Some of you know I have been training for a marathon. Well I did it today in all the wind and rain. I was pretty pleased with my time (3hr37m).

Blood sugars had climbed to 14.1mmol/l by the end, but I didn't care - I was so cold and tired. 

Legs are pretty stiff right now!


----------



## Steff (Apr 29, 2012)

A huge well done and congratulations Julia .


----------



## Robster65 (Apr 29, 2012)

Wow. Well done Julia! 

Watch out for the hypos for the next 5 days.

Just surviving the weather deserves a medal. Not the best of days for it.

Rob


----------



## Northerner (Apr 29, 2012)

Brilliant Julia! Many congratulations!  You beat my PB by a minute!  That's an excellent time given the conditions - don't mind the rain when running but the wind can make it hard to stay even-paced. When's the next one?


----------



## Northerner (Apr 29, 2012)

Hehe! 3 replies all at the same time!


----------



## Robster65 (Apr 29, 2012)

Northerner said:


> Hehe! 3 replies all at the same time!



A photo finish ! 

Rob


----------



## Copepod (Apr 30, 2012)

Great time, Julia. Hope you don't have to use stairs much for the next few days


----------



## lucy123 (Apr 30, 2012)

Well done Julia - and especially yesterday as I can vouch for how absolutely freezing and wet it was!
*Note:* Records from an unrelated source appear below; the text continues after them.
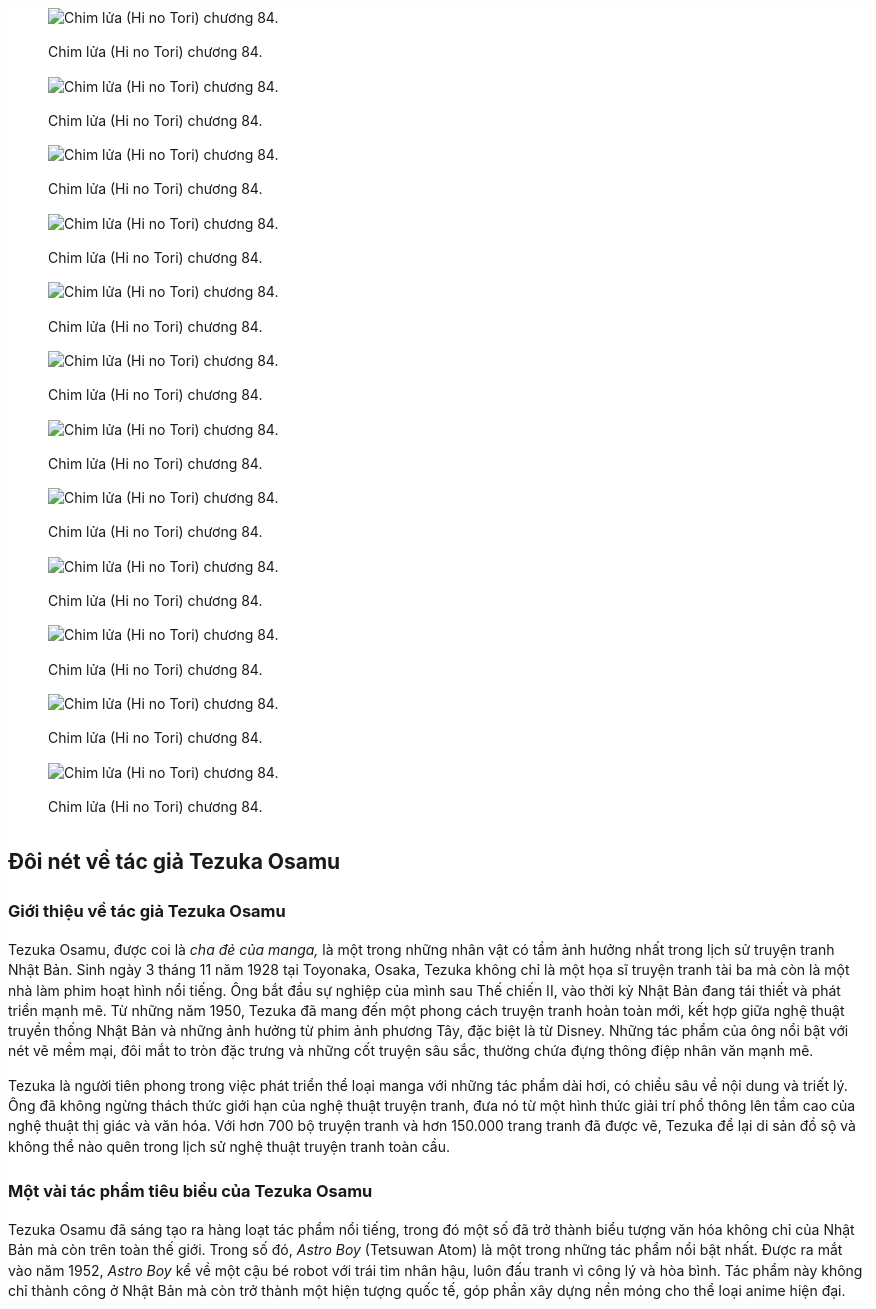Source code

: <figure><img src="https://nhavantuonglai.blog/manga/tezuka-osamu/hi-no-tori/0011-0269.jpg" alt="Chim lửa (Hi no Tori) chương 84." title="Chim lửa (Hi no Tori) chương 84." height=100% width=100%><figcaption></p>Chim lửa (Hi no Tori) chương 84.</p></figcaption></figure>

<figure><img src="https://nhavantuonglai.blog/manga/tezuka-osamu/hi-no-tori/0011-0270.jpg" alt="Chim lửa (Hi no Tori) chương 84." title="Chim lửa (Hi no Tori) chương 84." height=100% width=100%><figcaption></p>Chim lửa (Hi no Tori) chương 84.</p></figcaption></figure>

<figure><img src="https://nhavantuonglai.blog/manga/tezuka-osamu/hi-no-tori/0011-0271.jpg" alt="Chim lửa (Hi no Tori) chương 84." title="Chim lửa (Hi no Tori) chương 84." height=100% width=100%><figcaption></p>Chim lửa (Hi no Tori) chương 84.</p></figcaption></figure>

<figure><img src="https://nhavantuonglai.blog/manga/tezuka-osamu/hi-no-tori/0011-0272.jpg" alt="Chim lửa (Hi no Tori) chương 84." title="Chim lửa (Hi no Tori) chương 84." height=100% width=100%><figcaption></p>Chim lửa (Hi no Tori) chương 84.</p></figcaption></figure>

<figure><img src="https://nhavantuonglai.blog/manga/tezuka-osamu/hi-no-tori/0011-0273.jpg" alt="Chim lửa (Hi no Tori) chương 84." title="Chim lửa (Hi no Tori) chương 84." height=100% width=100%><figcaption></p>Chim lửa (Hi no Tori) chương 84.</p></figcaption></figure>

<figure><img src="https://nhavantuonglai.blog/manga/tezuka-osamu/hi-no-tori/0011-0274.jpg" alt="Chim lửa (Hi no Tori) chương 84." title="Chim lửa (Hi no Tori) chương 84." height=100% width=100%><figcaption></p>Chim lửa (Hi no Tori) chương 84.</p></figcaption></figure>

<figure><img src="https://nhavantuonglai.blog/manga/tezuka-osamu/hi-no-tori/0011-0275.jpg" alt="Chim lửa (Hi no Tori) chương 84." title="Chim lửa (Hi no Tori) chương 84." height=100% width=100%><figcaption></p>Chim lửa (Hi no Tori) chương 84.</p></figcaption></figure>

<figure><img src="https://nhavantuonglai.blog/manga/tezuka-osamu/hi-no-tori/0011-0276.jpg" alt="Chim lửa (Hi no Tori) chương 84." title="Chim lửa (Hi no Tori) chương 84." height=100% width=100%><figcaption></p>Chim lửa (Hi no Tori) chương 84.</p></figcaption></figure>

<figure><img src="https://nhavantuonglai.blog/manga/tezuka-osamu/hi-no-tori/0011-0277.jpg" alt="Chim lửa (Hi no Tori) chương 84." title="Chim lửa (Hi no Tori) chương 84." height=100% width=100%><figcaption></p>Chim lửa (Hi no Tori) chương 84.</p></figcaption></figure>

<figure><img src="https://nhavantuonglai.blog/manga/tezuka-osamu/hi-no-tori/0011-0278.jpg" alt="Chim lửa (Hi no Tori) chương 84." title="Chim lửa (Hi no Tori) chương 84." height=100% width=100%><figcaption></p>Chim lửa (Hi no Tori) chương 84.</p></figcaption></figure>

<figure><img src="https://nhavantuonglai.blog/manga/tezuka-osamu/hi-no-tori/0011-0279.jpg" alt="Chim lửa (Hi no Tori) chương 84." title="Chim lửa (Hi no Tori) chương 84." height=100% width=100%><figcaption></p>Chim lửa (Hi no Tori) chương 84.</p></figcaption></figure>

<figure><img src="https://nhavantuonglai.blog/manga/tezuka-osamu/hi-no-tori/0011-0280.jpg" alt="Chim lửa (Hi no Tori) chương 84." title="Chim lửa (Hi no Tori) chương 84." height=100% width=100%><figcaption></p>Chim lửa (Hi no Tori) chương 84.</p></figcaption></figure>

## Đôi nét về tác giả Tezuka Osamu

### Giới thiệu về tác giả Tezuka Osamu

Tezuka Osamu, được coi là _cha đẻ của manga,_ là một trong những nhân vật có tầm ảnh hưởng nhất trong lịch sử truyện tranh Nhật Bản. Sinh ngày 3 tháng 11 năm 1928 tại Toyonaka, Osaka, Tezuka không chỉ là một họa sĩ truyện tranh tài ba mà còn là một nhà làm phim hoạt hình nổi tiếng. Ông bắt đầu sự nghiệp của mình sau Thế chiến II, vào thời kỳ Nhật Bản đang tái thiết và phát triển mạnh mẽ. Từ những năm 1950, Tezuka đã mang đến một phong cách truyện tranh hoàn toàn mới, kết hợp giữa nghệ thuật truyền thống Nhật Bản và những ảnh hưởng từ phim ảnh phương Tây, đặc biệt là từ Disney. Những tác phẩm của ông nổi bật với nét vẽ mềm mại, đôi mắt to tròn đặc trưng và những cốt truyện sâu sắc, thường chứa đựng thông điệp nhân văn mạnh mẽ.

Tezuka là người tiên phong trong việc phát triển thể loại manga với những tác phẩm dài hơi, có chiều sâu về nội dung và triết lý. Ông đã không ngừng thách thức giới hạn của nghệ thuật truyện tranh, đưa nó từ một hình thức giải trí phổ thông lên tầm cao của nghệ thuật thị giác và văn hóa. Với hơn 700 bộ truyện tranh và hơn 150.000 trang tranh đã được vẽ, Tezuka để lại di sản đồ sộ và không thể nào quên trong lịch sử nghệ thuật truyện tranh toàn cầu.

### Một vài tác phẩm tiêu biểu của Tezuka Osamu

Tezuka Osamu đã sáng tạo ra hàng loạt tác phẩm nổi tiếng, trong đó một số đã trở thành biểu tượng văn hóa không chỉ của Nhật Bản mà còn trên toàn thế giới. Trong số đó, _Astro Boy_ (Tetsuwan Atom) là một trong những tác phẩm nổi bật nhất. Được ra mắt vào năm 1952, _Astro Boy_ kể về một cậu bé robot với trái tim nhân hậu, luôn đấu tranh vì công lý và hòa bình. Tác phẩm này không chỉ thành công ở Nhật Bản mà còn trở thành một hiện tượng quốc tế, góp phần xây dựng nền móng cho thể loại anime hiện đại.
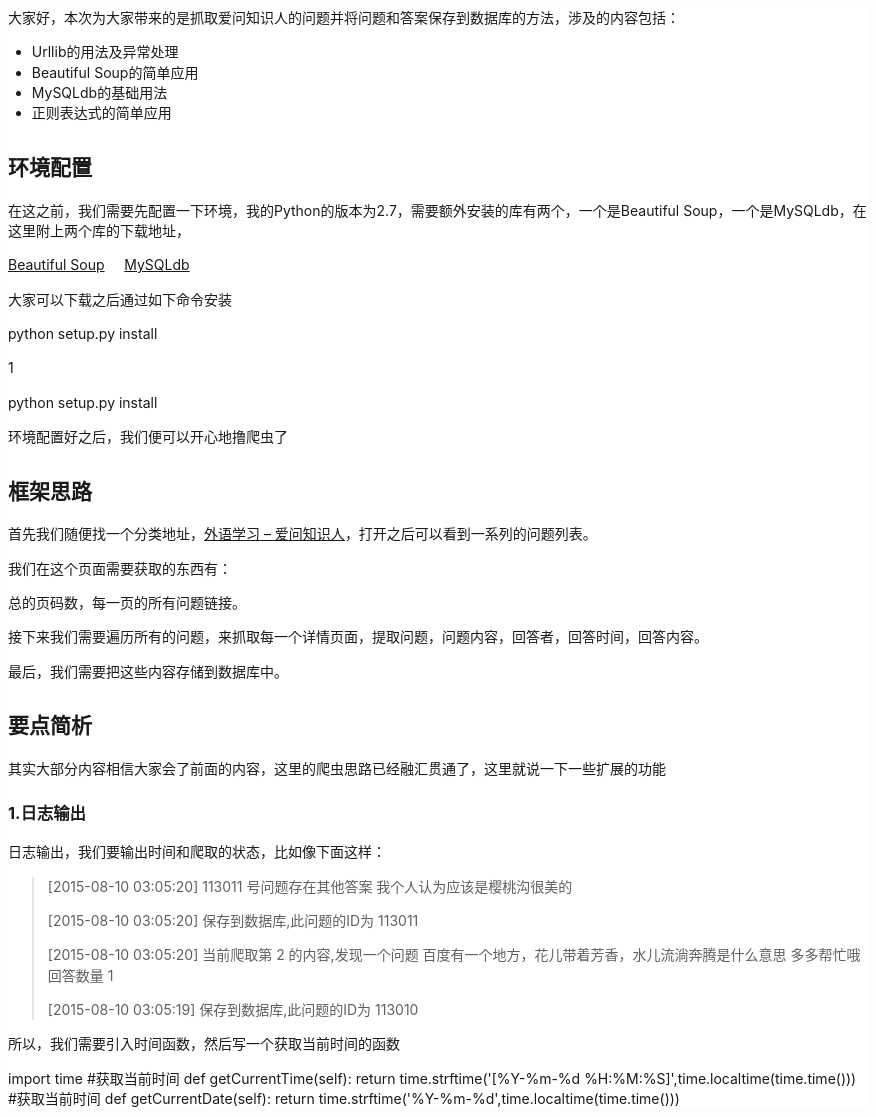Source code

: 大家好，本次为大家带来的是抓取爱问知识人的问题并将问题和答案保存到数据库的方法，涉及的内容包括：

*   Urllib的用法及异常处理
*   Beautiful Soup的简单应用
*   MySQLdb的基础用法
*   正则表达式的简单应用

环境配置
----

在这之前，我们需要先配置一下环境，我的Python的版本为2.7，需要额外安装的库有两个，一个是Beautiful Soup，一个是MySQLdb，在这里附上两个库的下载地址，

[Beautiful Soup](https://pypi.python.org/pypi/beautifulsoup4/4.3.2)     [MySQLdb](http://sourceforge.net/projects/mysql-python/)

大家可以下载之后通过如下命令安装

python setup.py install

1

python setup.py install

环境配置好之后，我们便可以开心地撸爬虫了

框架思路
----

首先我们随便找一个分类地址，[外语学习 – 爱问知识人](http://iask.sina.com.cn/c/978-all-1.html)，打开之后可以看到一系列的问题列表。

我们在这个页面需要获取的东西有：

总的页码数，每一页的所有问题链接。

接下来我们需要遍历所有的问题，来抓取每一个详情页面，提取问题，问题内容，回答者，回答时间，回答内容。

最后，我们需要把这些内容存储到数据库中。

要点简析
----

其实大部分内容相信大家会了前面的内容，这里的爬虫思路已经融汇贯通了，这里就说一下一些扩展的功能

### 1.日志输出

日志输出，我们要输出时间和爬取的状态，比如像下面这样：

> \[2015-08-10 03:05:20\] 113011 号问题存在其他答案 我个人认为应该是樱桃沟很美的
> 
> \[2015-08-10 03:05:20\] 保存到数据库,此问题的ID为 113011
> 
> \[2015-08-10 03:05:20\] 当前爬取第 2 的内容,发现一个问题 百度有一个地方，花儿带着芳香，水儿流淌奔腾是什么意思 多多帮忙哦 回答数量 1
> 
> \[2015-08-10 03:05:19\] 保存到数据库,此问题的ID为 113010

所以，我们需要引入时间函数，然后写一个获取当前时间的函数

import time #获取当前时间 def getCurrentTime(self): return time.strftime('\[%Y-%m-%d %H:%M:%S\]',time.localtime(time.time())) #获取当前时间 def getCurrentDate(self): return time.strftime('%Y-%m-%d',time.localtime(time.time()))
I was stood at the side of the road clapping runners (including hubby) in a 
10k and it was so painful on my face!!

Lots of runners despite having lightweight waterproof jackets also opted for a plastic bin liner with a hole cut for head and arms!  

Well done on the marathon - thats some going in yesterdays conditions - especially with the wind trying to knock you over!

Unfortunately hubby is nursing a sore achilles today! Hope your aches are gone soon.


----------



## Julia (Apr 30, 2012)

Thanks everyone. I can barely walk today! 

Lucy, I too opted for the highly-technical bin-liner! Wore it for the first couple of miles. I also had a mini-panic about my pump half an before the start. The only time a pump has failed on me is when I got absolutely soaked during a 17 mile race a couple of years ago. I wanted to wear it clipped to my bumbag (that had my testing kit and jelly babies), but was worried it might get water damaged again (which I know it shouldn't). But a nice St Johns first-aider gave me a disposable glove to put over it.


----------



## HOBIE (Apr 30, 2012)

Superb !!  Well Done !!    It was not very good yesterday (weather)


----------